I guess part of the argument there would be that, prior to downloads and streaming, you could only buy a single if it was manufactured and on the shelf and, of course, the labels greedily manipulated this by deleting singles early or limiting availability to sell albums. So a song can sell steadily over a much, much longer period than it could before. Therefore these late certifications have some legitimacy. If you wanted to buy a single from 1996 in 1998, you were pretty much stuffed. Now, you can.

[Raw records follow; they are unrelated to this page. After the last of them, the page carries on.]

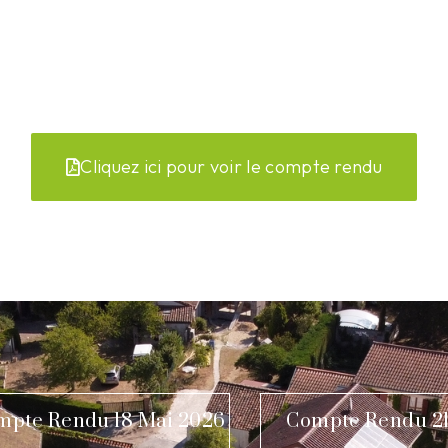
Cliquez ici pour voir le compte rendu
mpte Rendu 18 Mai 2026
Compte Rendu 21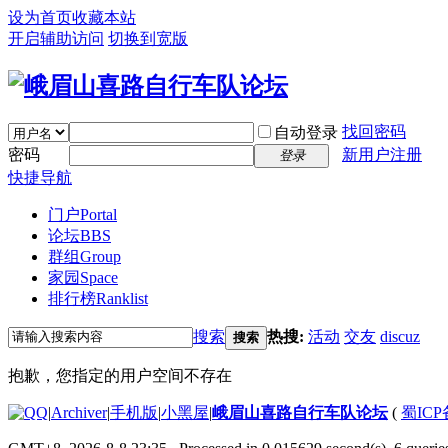
设为首页
收藏本站
开启辅助访问
切换到宽版
找回密码
自动登录
密码
新用户注册
登录
快捷导航
门户
Portal
论坛
BBS
群组
Group
家园
Space
排行榜
Ranklist
搜索
热搜:
活动
交友
discuz
搜索
抱歉，您指定的用户空间不存在
|
Archiver
|
手机版
|
小黑屋
|
峨眉山喜路自行车队论坛
(
蜀ICP备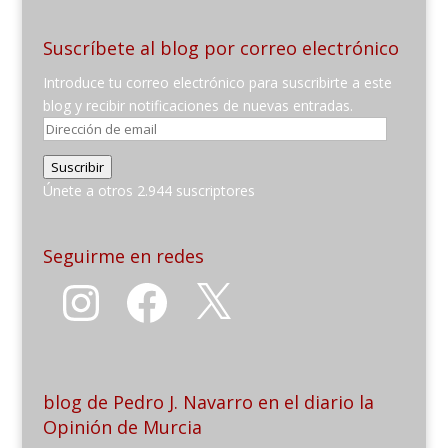
Suscríbete al blog por correo electrónico
Introduce tu correo electrónico para suscribirte a este
blog y recibir notificaciones de nuevas entradas.
Dirección
de
Suscribir
email
Únete a otros 2.944 suscriptores
Seguirme en redes
Instagram
Facebook
X
blog de Pedro J. Navarro en el diario la
Opinión de Murcia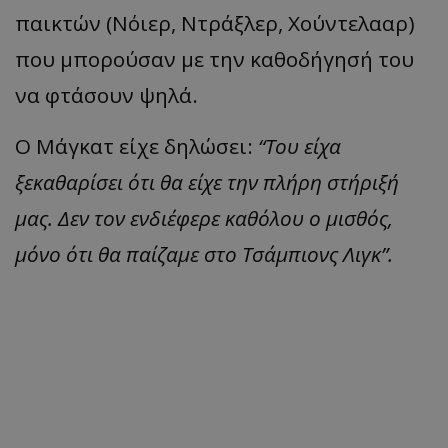
παικτών (Νόιερ, Ντράξλερ, Χούντελααρ)
που μπορούσαν με την καθοδήγησή του
να φτάσουν ψηλά.
Ο Μάγκατ είχε δηλώσει:
“Του είχα
ξεκαθαρίσει ότι θα είχε την πλήρη στήριξή
μας. Δεν τον ενδιέφερε καθόλου ο μισθός,
μόνο ότι θα παίζαμε στο Τσάμπιονς Λιγκ”.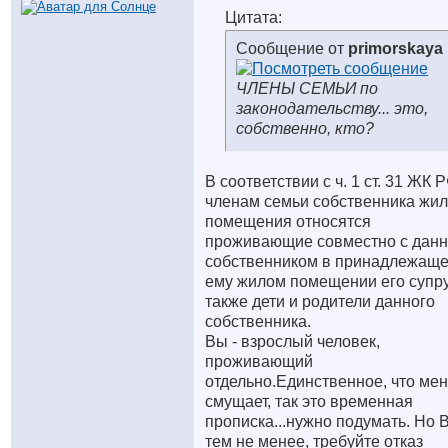
Цитата:
Сообщение от
primorskaya
ЧЛЕНЫ СЕМЬИ по
законодательству... это,
собственно, кто?
В соответствии с ч. 1 ст. 31 ЖК Р
членам семьи собственника жил
помещения относятся
проживающие совместно с дан
собственником в принадлежащ
ему жилом помещении его супруг
также дети и родители данного
собственника.
Вы - взрослый человек,
проживающий
отдельно.Единственное, что ме
смущает, так это временная
прописка...нужно подумать. Но 
тем не менее, требуйте отказ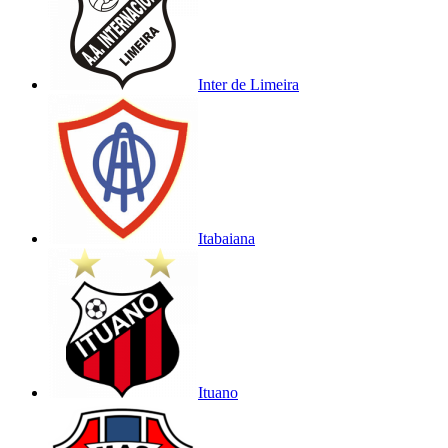
Inter de Limeira
Itabaiana
Ituano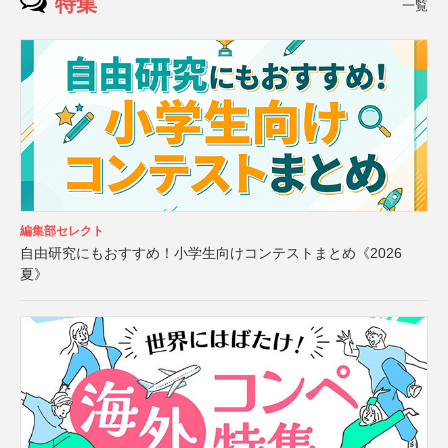
特集
一覧
編集部セレクト
自由研究にもおすすめ！小学生向けコンテストまとめ《2026
夏》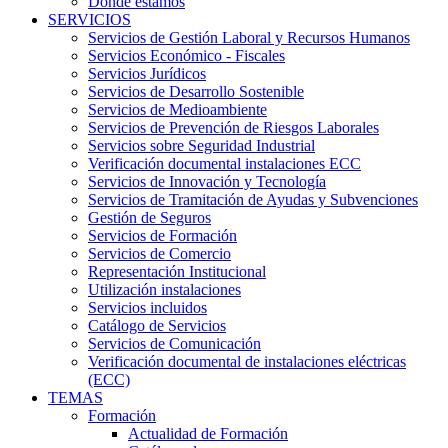
Dónde estamos
SERVICIOS
Servicios de Gestión Laboral y Recursos Humanos
Servicios Económico - Fiscales
Servicios Jurídicos
Servicios de Desarrollo Sostenible
Servicios de Medioambiente
Servicios de Prevención de Riesgos Laborales
Servicios sobre Seguridad Industrial
Verificación documental instalaciones ECC
Servicios de Innovación y Tecnología
Servicios de Tramitación de Ayudas y Subvenciones
Gestión de Seguros
Servicios de Formación
Servicios de Comercio
Representación Institucional
Utilización instalaciones
Servicios incluidos
Catálogo de Servicios
Servicios de Comunicación
Verificación documental de instalaciones eléctricas
(ECC)
TEMAS
Formación
Actualidad de Formación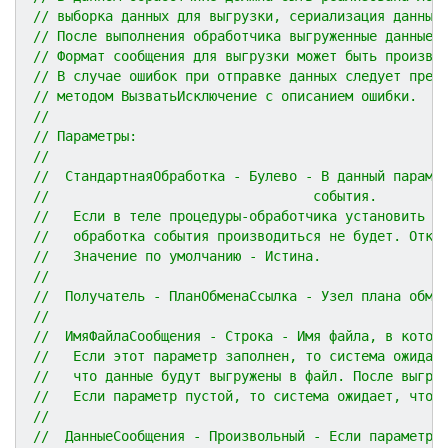
// выборка данных для выгрузки, сериализация данных
// После выполнения обработчика выгруженные данные 
// Формат сообщения для выгрузки может быть произво
// В случае ошибок при отправке данных следует прер
// методом ВызватьИсключение с описанием ошибки.
//
// Параметры:
//
//  СтандартнаяОбработка - Булево - В данный параме
//                                 события.
//   Если в теле процедуры-обработчика установить д
//   обработка события производиться не будет. Отка
//   Значение по умолчанию - Истина.
//
//  Получатель - ПланОбменаСсылка - Узел плана обме
//
//  ИмяФайлаСообщения - Строка - Имя файла, в котор
//   Если этот параметр заполнен, то система ожидае
//   что данные будут выгружены в файл. После выгру
//   Если параметр пустой, то система ожидает, что 
//
//  ДанныеСообщения - Произвольный - Если параметр 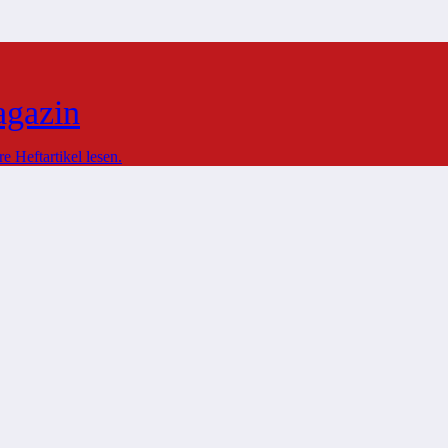
agazin
 Heftartikel lesen.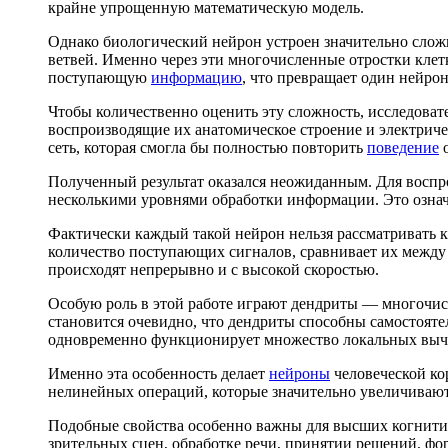
крайне упрощенную математическую модель.
Однако биологический нейрон устроен значительно сло
ветвей. Именно через эти многочисленные отростки клет
поступающую
информацию
, что превращает один нейро
Чтобы количественно оценить эту сложность, исследова
воспроизводящие их анатомическое строение и электрич
сеть, которая смогла бы полностью повторить
поведение
о
Полученный результат оказался неожиданным. Для воспро
несколькими уровнями обработки информации. Это означа
Фактически каждый такой нейрон нельзя рассматривать 
количество поступающих сигналов, сравнивает их между 
происходят непрерывно и с высокой скоростью.
Особую роль в этой работе играют дендриты — многочис
становится очевидно, что дендриты способны самостояте
одновременно функционирует множество локальных вычи
Именно эта особенность делает
нейроны
человеческой ко
нелинейных операций, которые значительно увеличиваю
Подобные свойства особенно важны для высших когнитив
зрительных сцен, обработке речи, принятии решений, ф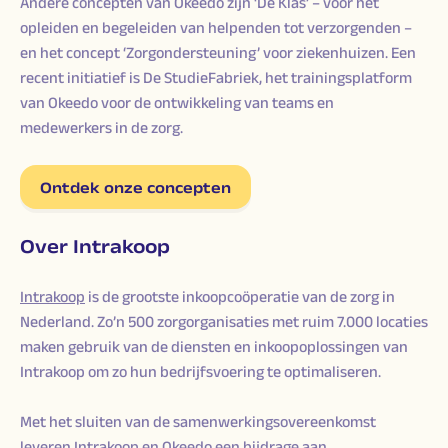
Andere concepten van Okeedo zijn ‘De Klas’ – voor het
opleiden en begeleiden van helpenden tot verzorgenden –
en het concept ‘Zorgondersteuning’ voor ziekenhuizen. Een
recent initiatief is De StudieFabriek, het trainingsplatform
van Okeedo voor de ontwikkeling van teams en
medewerkers in de zorg.
Ontdek onze concepten
Over Intrakoop
Intrakoop
is de grootste inkoopcoöperatie van de zorg in
Nederland. Zo’n 500 zorgorganisaties met ruim 7.000 locaties
maken gebruik van de diensten en inkoopoplossingen van
Intrakoop om zo hun bedrijfsvoering te optimaliseren.
Met het sluiten van de samenwerkingsovereenkomst
leveren Intrakoop en Okeedo een bijdrage aan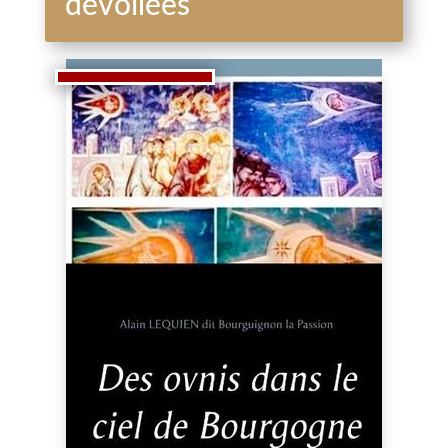
dévoilées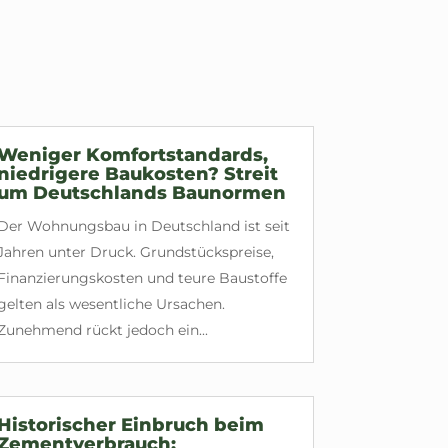
Weniger Komfortstandards,
niedrigere Baukosten? Streit
um Deutschlands Baunormen
Der Wohnungsbau in Deutschland ist seit
Jahren unter Druck. Grundstückspreise,
Finanzierungskosten und teure Baustoffe
gelten als wesentliche Ursachen.
Zunehmend rückt jedoch ein...
Historischer Einbruch beim
Zementverbrauch: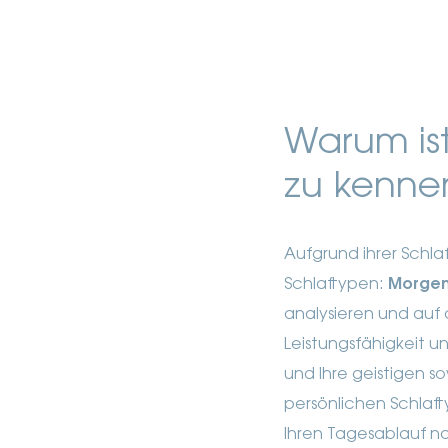
Warum ist
zu kenne
Aufgrund ihrer Schl
Schlaftypen:
Morge
analysieren und auf d
Leistungsfähigkeit u
und Ihre geistigen s
persönlichen Schlaft
Ihren Tagesablauf 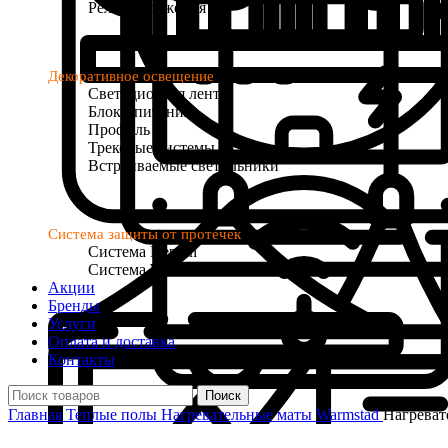
Реле напряжения
Декоративное освещение
Светодиодная лента
Блоки питания
Профиль
Трековые системы
Встраиваемые светильники
Система защиты от протечек
Система Neptun
Система Welrok Base
Акции
Бренды
Услуги
Оплата и доставка
Контакты
Поиск
Главная
Теплые полы
Нагревательные маты
Warmstad
Нагреват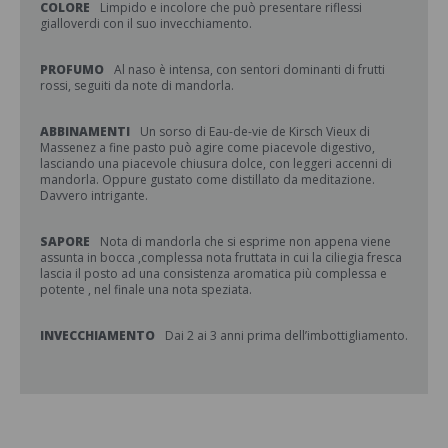
COLORE
Limpido e incolore che può presentare riflessi
gialloverdi con il suo invecchiamento.
PROFUMO
Al naso è intensa, con sentori dominanti di frutti
rossi, seguiti da note di mandorla.
ABBINAMENTI
Un sorso di Eau-de-vie de Kirsch Vieux di
Massenez a fine pasto può agire come piacevole digestivo,
lasciando una piacevole chiusura dolce, con leggeri accenni di
mandorla. Oppure gustato come distillato da meditazione.
Davvero intrigante.
SAPORE
Nota di mandorla che si esprime non appena viene
assunta in bocca ,complessa nota fruttata in cui la ciliegia fresca
lascia il posto ad una consistenza aromatica più complessa e
potente , nel finale una nota speziata.
INVECCHIAMENTO
Dai 2 ai 3 anni prima dell’imbottigliamento.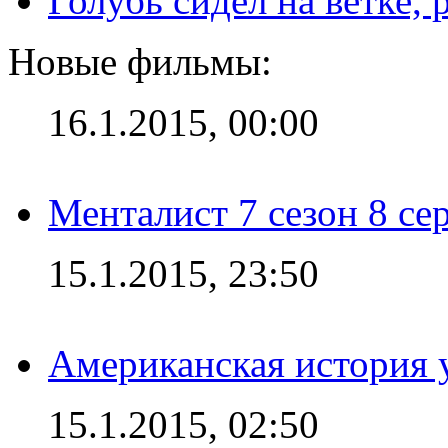
Голубь сидел на ветке,
Новые фильмы:
16.1.2015, 00:00
Менталист 7 сезон 8 се
15.1.2015, 23:50
Американская история у
15.1.2015, 02:50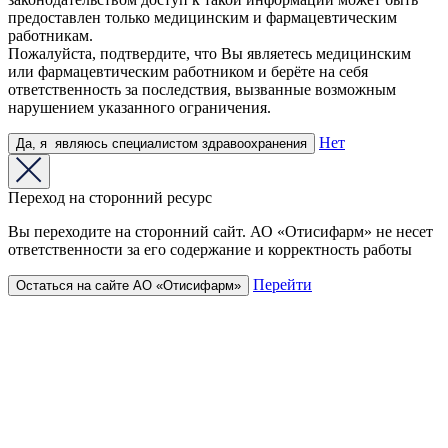
предоставлен только медицинским и фармацевтическим
работникам.
Пожалуйста, подтвердите, что Вы являетесь медицинским
или фармацевтическим работником и берёте на себя
ответственность за последствия, вызванные возможным
нарушением указанного ограничения.
Нет
Да,
я
являюсь
специалистом здравоохранения
Переход на сторонний ресурс
Вы переходите на сторонний сайт. АО «Отисифарм» не несет
ответственности за его содержание и корректность работы
Перейти
Остаться на сайте АО «Отисифарм»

All that said, I accept the impact of streaming is having a disproportionate impact.
 
It will fall a lot because it's enjoying the weekend bounce but should still be top 20 this week :disco:
 
It will fall a lot because it's enjoying the weekend bounce but should still be top 20 this week :disco:

I guess the question is: with there be enough Xmas parties on the weekend 14th to 16th for it to be no. 1 on the chart announced on the 21st - or will most parties fall over THAT weekend (21st to 23rd) and with the streams dying at about 2pm on the 25th, could it be no 1 on the 28th before collapsing faster than...well, her last album?
 
I thought it began to die out in its final week in previous years- most work parties are the week before, after all...
 
I thought it began to die out in its final week in previous years- most work parties are the week before, after all...

This is what I think - by the weekend of 21st, office parties will have worn off for the most part and people are more likely to be amongst their actual friends (rather than folk they have to tolerate to earn money) or family.
 
I guess the question is: with there be enough Xmas parties on the weekend 14th to 16th for it to be no. 1 on the chart announced on the 21st - or will most parties fall over THAT weekend (21st to 23rd) and with the streams dying at about 2pm on the 25th, could it be no 1 on the 28th before collapsing faster than...well, her last album?

She was still #7 on Spotify on Boxing Day last year - it was the day after that it collapsed to nothing (well, #43). So with Boxing Day being Wednesday and the chart covering to Thursday, I think Christmas songs will still have an incredibly strong streaming week. The unknown is the impact of this 'active promotion' ratio. And whether she is hit by it.
 
She's in the country this month - that's got to be "active promotion", even if she only plays it at the shows (can you imagine if she didn't?)
 
So she can’t promote it at all or she gets disqualified from the chart?